3/10/09
Do tempo da graça e da magia
Meu pai sempre me falou nele com entusiasmo, sorrindo, gaguejando, e até salivando, quando tentava relatar o que viu dentro das quatro linhas. Ele denunciava toda estripulia que aqueles pés notáveis celebravam a cada drible, a cada gol. Do jeito que ele falava, me dava a idéia de um ser que não era desse mundo, mas exclusivamente do mundo da bola. Parecia que o cara em questão era um mago que podia fazer tudo que a cabeça pensava. E assim soltava risos e aplausos de todos no maior do mundo. Já conversei com contemporâneos de meu pai e eles passariam por uma acareação sem problemas – a história é a mesma.

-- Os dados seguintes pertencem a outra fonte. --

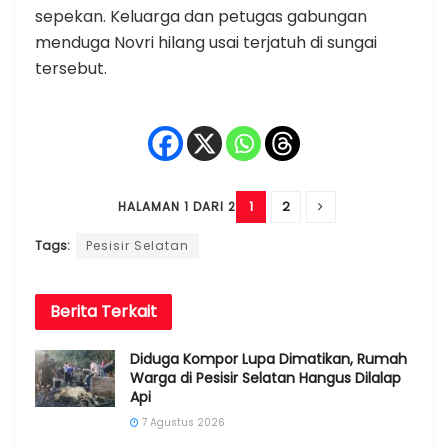
sepekan. Keluarga dan petugas gabungan
menduga Novri hilang usai terjatuh di sungai
tersebut.
1
2
HALAMAN 1 DARI 2
Tags:
Pesisir Selatan
Berita
Terkait
Diduga Kompor Lupa Dimatikan, Rumah
Warga di Pesisir Selatan Hangus Dilalap
Api
7 Agustus 2026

Pois é. Garrincha é idolatrado por aqueles que o viram jogar. E quem não viu como eu, resta ficar pesquisando pra ver se tudo aquilo é verdade. Seria este o único ET do futebol a gerar toda essa comoção, algo irreal? Mas é o que parece: um cara que não existiu, foi inventado por uma legião de fãs, um ideal de pensamento coletivo a serviço do futebol moleque.

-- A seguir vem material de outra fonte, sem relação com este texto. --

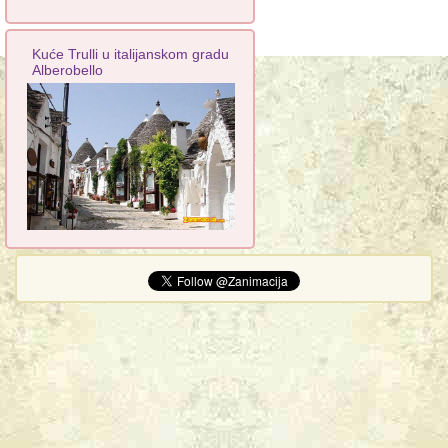
Kuće Trulli u italijanskom gradu
Alberobello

Tá bom…o interesse de ver as jogadas é muito grande! Aí nesse vídeo tem algumas cenas que não tinha visto. Fiquei feliz. Mas para a gente que vê esse futebol quadrado e competitivo ao extremo – onde a força é maior do que a técnica – parece que os defensores davam mole para ele. Como pode? O cara deve ter feito pacto com o capeta… Hoje ele jogaria assim? Do ponto de vista do meu genitor, claro que sim! “deixaria esses cabeças-de-bagre com as pernas mais tortas do que a dele”, filosofa “seu” Moacir.